**OBJECTIF DE LA TÂCHE**
Recopiez à l'identique toutes les lignes des entrées ci-dessous, en laissant de côté les images.

Images de visualisation de données:
◆ ◆ ◆ ◆ ◆

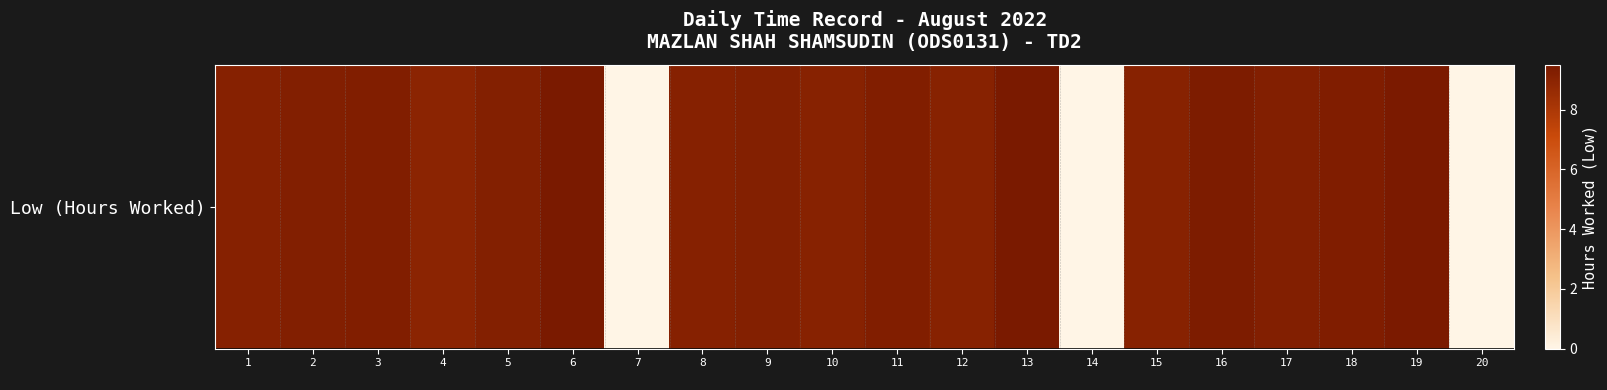

Where is the data nearest to the value 4?

7
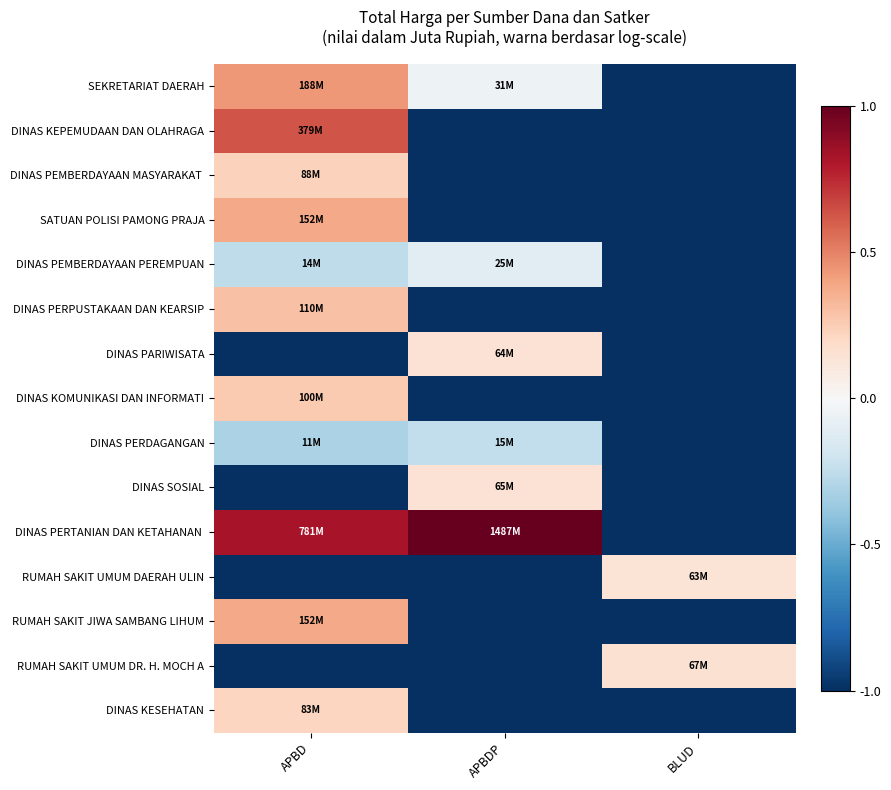

What is the spread (max minus min) of values at APBD?

1.8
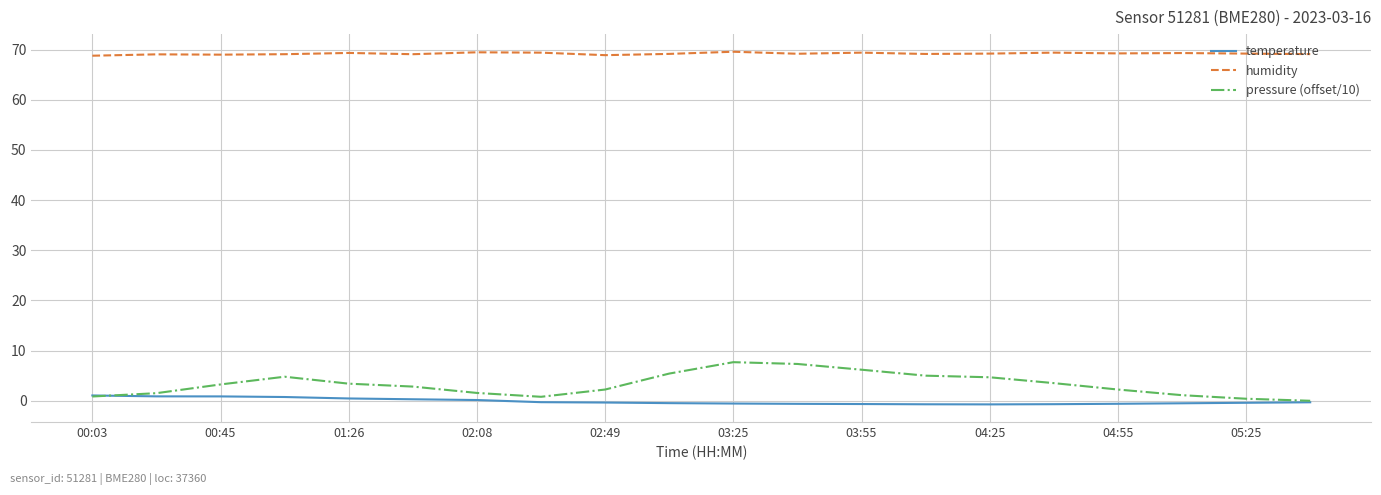

Which series has the widest spread of values?

pressure (offset/10)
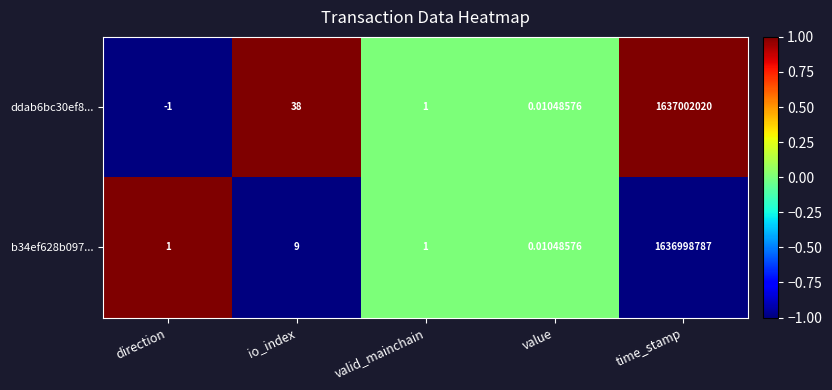

What is the spread (max minus min) of values at io_index?

29.0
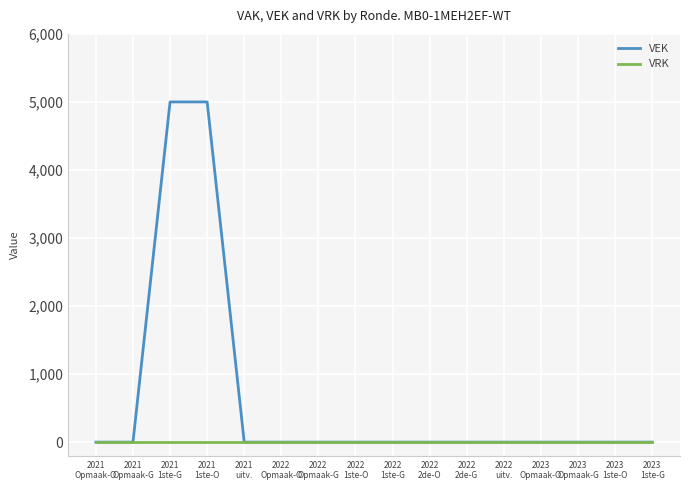

Reading left to right, list all the values displayed in this chart.

VEK: 0	0	5000	5000	0	0	0	0	0	0	0	0	0	0	0	0
VRK: 0	0	0	0	0	0	0	0	0	0	0	0	0	0	0	0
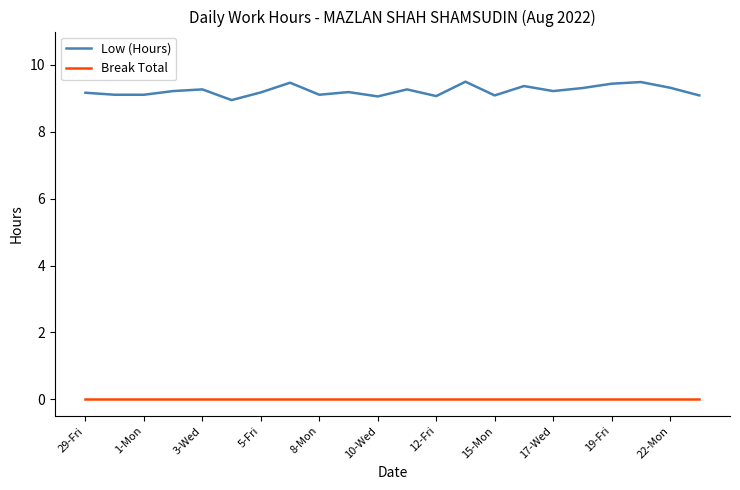

Does the chart display data point markers on the line(s)?

No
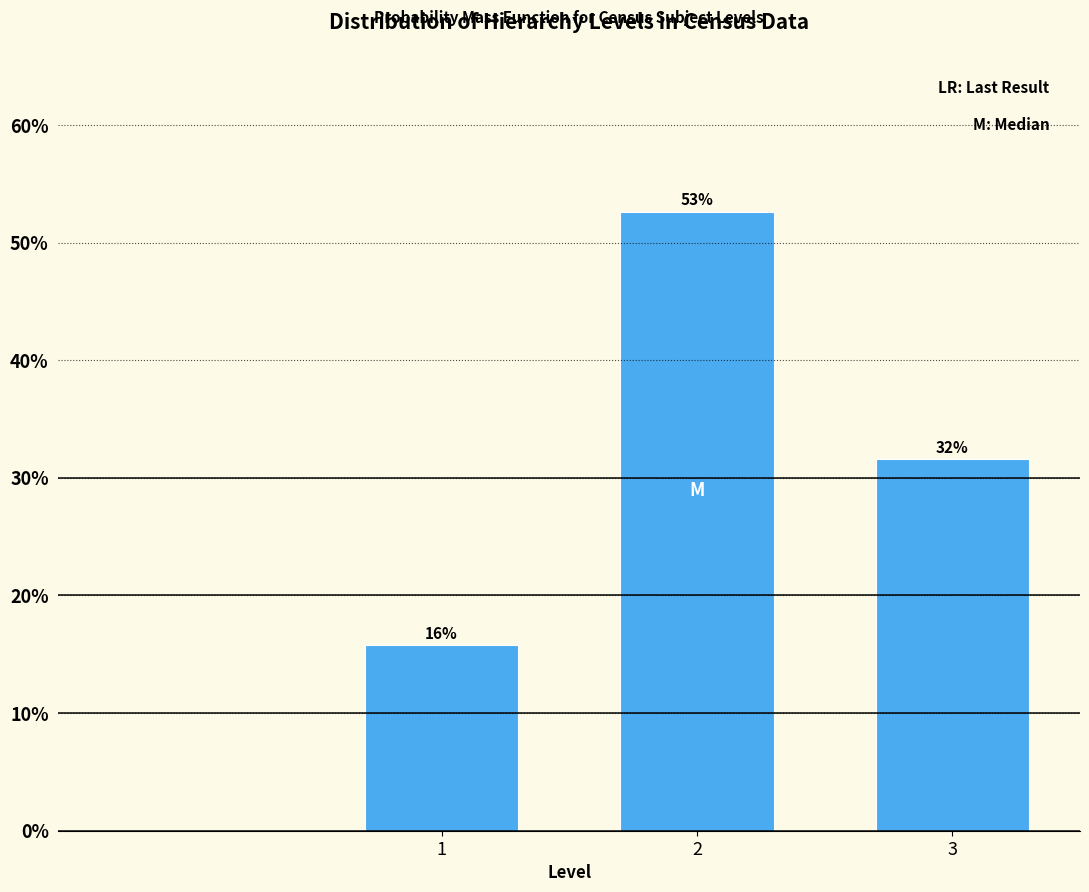

How many bars are there in total?

3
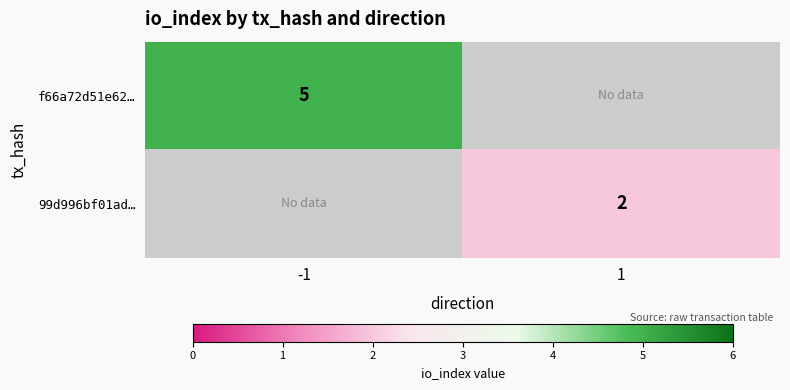

The value of 99d996bf01ad… at 1 is 2. True or false?

True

◆ ◆ ◆ ◆ ◆

**RÉPONSE ÉCRITE**
Where is the data nearest to the value 4?

7

What is the spread (max minus min) of values at APBD?

1.8

Which series has the widest spread of values?

pressure (offset/10)

What is the spread (max minus min) of values at io_index?

29.0

Reading left to right, list all the values displayed in this chart.

VEK: 0	0	5000	5000	0	0	0	0	0	0	0	0	0	0	0	0
VRK: 0	0	0	0	0	0	0	0	0	0	0	0	0	0	0	0

Does the chart display data point markers on the line(s)?

No

How many bars are there in total?

3

The value of 99d996bf01ad… at 1 is 2. True or false?

True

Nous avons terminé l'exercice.